Coincidiu de eu estar nos dois polos da formação médica falando sobre o mesmo assunto: infância. Aqueles que estavam atendendo crianças pela primeira vez e aqueles que, depois de ter visto tudo de ruim do ser humano, estavam voltando a atender mães, em postos de saúde, que se dedicavam a ir periodicamente ao médico para que ele acompanhasse o desenvolvimento de seus pequenos. O que eu teria para falar para estes últimos?
Decidi falar sobre as preocupações que as mães têm, principalmente as de primeira viagem.
Os tempos são outros. As famílias se esfacelaram. Mesmo nas classes mais baixas não costumamos ver aquela mãe com uma dúzia de filhos. Esta, a vida tratava de ensiná-la qual dos meninos vingaria ou não. Todavia, os meninos que não "se criavam", infelizmente, não eram exceção. Toda mãe de muitos filhos que já atendi nesta cidade carregava em si alguns lutos que nem se lembrava ao certo se eram dois ou três ou cinco. Talvez esse esquecimento fosse por causa da idade, talvez por causa da sobrecarga.

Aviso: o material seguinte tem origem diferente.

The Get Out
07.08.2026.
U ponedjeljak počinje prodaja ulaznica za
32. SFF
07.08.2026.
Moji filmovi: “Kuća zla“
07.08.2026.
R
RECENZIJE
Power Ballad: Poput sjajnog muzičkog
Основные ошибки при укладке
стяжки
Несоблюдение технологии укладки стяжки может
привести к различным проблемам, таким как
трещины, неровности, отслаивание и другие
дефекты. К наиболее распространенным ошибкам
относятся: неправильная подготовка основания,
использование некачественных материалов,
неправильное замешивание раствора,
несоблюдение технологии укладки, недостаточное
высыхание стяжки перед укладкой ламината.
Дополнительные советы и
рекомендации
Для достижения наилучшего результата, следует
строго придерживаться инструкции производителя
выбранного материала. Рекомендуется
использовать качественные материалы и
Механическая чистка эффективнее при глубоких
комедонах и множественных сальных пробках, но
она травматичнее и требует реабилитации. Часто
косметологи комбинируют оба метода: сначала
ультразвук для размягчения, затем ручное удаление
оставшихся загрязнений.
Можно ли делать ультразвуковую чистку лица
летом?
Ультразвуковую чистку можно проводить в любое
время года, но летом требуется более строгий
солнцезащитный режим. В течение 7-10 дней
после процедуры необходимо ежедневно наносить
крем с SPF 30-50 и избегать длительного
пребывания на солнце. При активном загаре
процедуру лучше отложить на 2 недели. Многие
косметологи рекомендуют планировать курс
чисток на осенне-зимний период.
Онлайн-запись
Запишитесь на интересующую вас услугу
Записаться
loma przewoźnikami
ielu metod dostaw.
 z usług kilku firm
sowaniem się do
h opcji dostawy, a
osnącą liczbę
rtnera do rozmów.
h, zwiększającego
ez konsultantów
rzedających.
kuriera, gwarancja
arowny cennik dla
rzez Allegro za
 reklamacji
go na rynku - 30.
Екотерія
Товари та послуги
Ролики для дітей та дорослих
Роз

O fato é que hoje as família estão menores, esfaceladas como eu dizia, despregadas do tronco que as havia originado, da cidadezinha rural ou do bairro em que vira todos os seus crescerem junto consigo. A urbanização e a revolução industrial polarizou desconhecidos para o oco de mocambos, e as mães para disputar emprego junto aos pais. Não estamos mais na formação de comunidade tradicional, em que as funções eram divididas entre membros da grande família, os homens cuidando do sustento e as mulheres de todos os filhos. Lá, a família era tão próxima que os primos eram chamados de irmãos.

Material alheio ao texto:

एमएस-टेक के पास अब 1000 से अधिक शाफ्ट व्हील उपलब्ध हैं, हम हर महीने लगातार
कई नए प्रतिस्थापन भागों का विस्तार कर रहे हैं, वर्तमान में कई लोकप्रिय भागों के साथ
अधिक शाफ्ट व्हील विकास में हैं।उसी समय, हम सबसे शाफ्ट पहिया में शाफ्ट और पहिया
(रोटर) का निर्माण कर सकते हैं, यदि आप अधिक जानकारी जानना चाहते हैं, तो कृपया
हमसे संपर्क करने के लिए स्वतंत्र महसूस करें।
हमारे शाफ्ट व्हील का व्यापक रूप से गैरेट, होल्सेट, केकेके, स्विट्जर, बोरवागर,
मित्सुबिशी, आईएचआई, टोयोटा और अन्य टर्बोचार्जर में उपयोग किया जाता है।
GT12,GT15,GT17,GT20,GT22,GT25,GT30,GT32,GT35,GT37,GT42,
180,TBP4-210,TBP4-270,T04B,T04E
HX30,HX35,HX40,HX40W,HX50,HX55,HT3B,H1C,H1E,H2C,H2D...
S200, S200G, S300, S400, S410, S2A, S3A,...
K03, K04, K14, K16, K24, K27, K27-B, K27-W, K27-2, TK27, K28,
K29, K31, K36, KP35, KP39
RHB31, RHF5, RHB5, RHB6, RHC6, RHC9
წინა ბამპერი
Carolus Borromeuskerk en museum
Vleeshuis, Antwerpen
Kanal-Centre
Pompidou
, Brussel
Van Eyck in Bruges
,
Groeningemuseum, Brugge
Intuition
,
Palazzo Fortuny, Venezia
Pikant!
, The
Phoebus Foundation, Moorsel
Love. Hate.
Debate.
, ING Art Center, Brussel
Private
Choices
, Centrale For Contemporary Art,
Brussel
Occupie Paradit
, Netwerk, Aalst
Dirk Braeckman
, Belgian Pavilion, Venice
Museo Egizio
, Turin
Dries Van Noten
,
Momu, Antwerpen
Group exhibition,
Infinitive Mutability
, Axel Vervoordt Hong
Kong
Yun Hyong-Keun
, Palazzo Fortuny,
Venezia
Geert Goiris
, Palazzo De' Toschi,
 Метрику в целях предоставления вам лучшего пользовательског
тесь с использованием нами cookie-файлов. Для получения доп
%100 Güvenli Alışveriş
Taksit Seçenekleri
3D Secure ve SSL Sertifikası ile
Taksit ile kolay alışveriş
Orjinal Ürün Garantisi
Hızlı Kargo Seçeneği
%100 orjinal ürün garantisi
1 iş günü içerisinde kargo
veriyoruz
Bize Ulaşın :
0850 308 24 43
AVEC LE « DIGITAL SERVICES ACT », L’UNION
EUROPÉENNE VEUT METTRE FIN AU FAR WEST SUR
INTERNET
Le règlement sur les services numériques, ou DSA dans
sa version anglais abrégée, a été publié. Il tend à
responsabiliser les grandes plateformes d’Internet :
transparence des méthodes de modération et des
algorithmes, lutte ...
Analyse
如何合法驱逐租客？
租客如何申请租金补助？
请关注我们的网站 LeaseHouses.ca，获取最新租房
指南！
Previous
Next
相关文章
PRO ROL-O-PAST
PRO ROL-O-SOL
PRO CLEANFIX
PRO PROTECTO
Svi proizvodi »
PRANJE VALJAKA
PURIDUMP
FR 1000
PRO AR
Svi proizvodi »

É por isso que pegamos tão frequentemente, e mesmo nas classes menos favorecidas, mães despreparadas e cheias de angústia sobre tudo. "Meu peito não dá leite, está cheio de fissuras, ele chora demais todo dia, seu bumbum está assado, não fez cocô o dia inteiro, não pega o sono direto à noite, apareceu duas pintinhas vermelhas na coxa e na perna quando acordou, etc." E, durante a consulta o bebê está bem, dorme em seu braço, ganha peso normal. Falta ali a experiência de todas as outras mães que já passaram por aquilo e que poderiam estar dando suporte. Às vezes as opinadeiras têm em excesso, aquelas que vão uma vez perdida, jogam uma dica e saem para não mais voltar. Aquelas que seriam as avós e as irmãs de outros tempos estão em falta. É aí que nós entramos, médicos e enfermeiras de puericultura. Somos a mão armada da civilização urbana que colocou suas mães para se apaziguarem com nosso discurso.

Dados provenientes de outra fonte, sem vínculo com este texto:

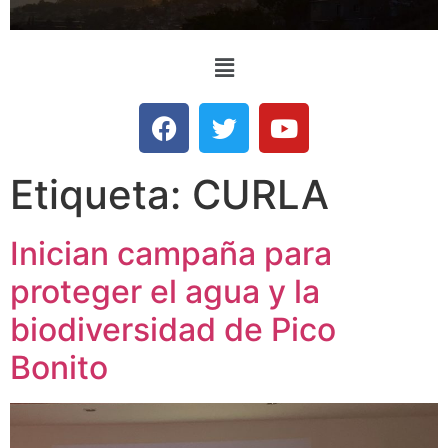
Etiqueta:
CURLA
Inician campaña para
proteger el agua y la
biodiversidad de Pico
Bonito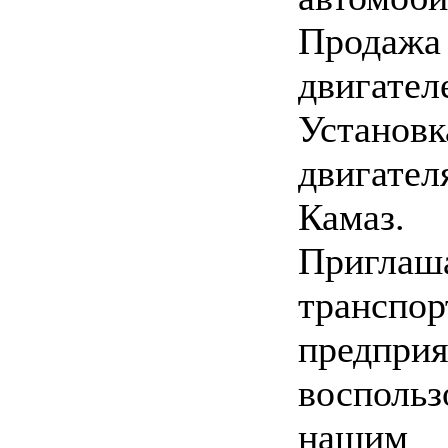
Продажа 
двигател
Установк
двигател
Камаз.
Приглаш
транспо
предприя
воспольз
нашим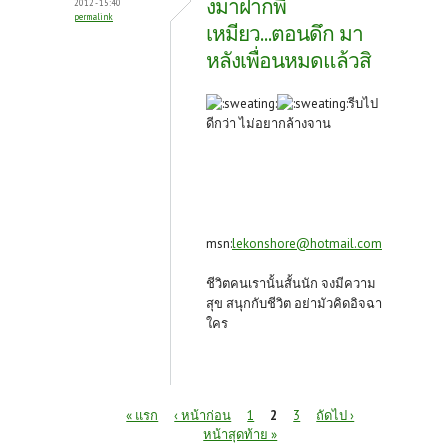
งมาฝากพี่
2012 - 15:40
permalink
เหมียว...ตอนดึก มา
หลังเพื่อนหมดแล้วสิ
รีบไป
ดีกว่า ไม่อยากล้างจาน
msn:
lekonshore@hotmail.com
ชีวิตคนเรานั้นสั้นนัก จงมีความ
สุข สนุกกับชีวิต อย่ามัวคิดอิจฉา
ใคร
หน้า
« แรก
‹ หน้าก่อน
1
2
3
ถัดไป ›
หน้าสุดท้าย »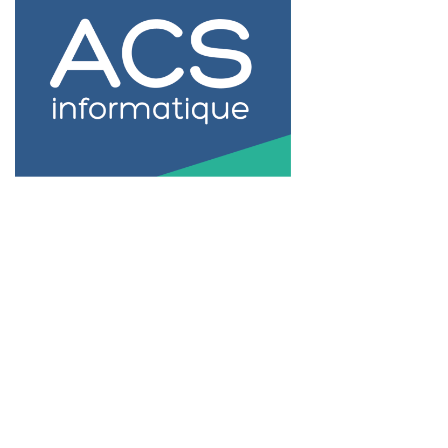
Formation wordpress Bordeaux
formation wordpress bordeaux
certification wordpress bordeaux
formation individuelle wordpress bordeaux
meilleure formation wordpress bordeaux
formation perfectionnement wordpress bordeaux
formation initiation wordpress bordeaux
formation personnalisée wordpress bordeaux
formation sur mesure wordpress bordeaux
tarif formation wordpress bordeaux
formation fne wordpress bordeaux
formation à distance wordpress bordeaux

Foi pensando em todo esse contexto que idealizei uma aula que buscava mais ensinar aos alunos como despreocupar as mães sobre o bom crescimento dos filhos do que uma que prestigiasse patologias. Sempre busco passar as informações de quando dá para esperar, quando devemos intervir menos e deixar a natureza acontecer (vis medicatrix naturae). Adestramos nosso coração para ficar atento com os diagnósticos mais escabrosos do corpo humano - portanto, interviri! - e perdemos a noção de que a maior parte da vida é seguir vivendo.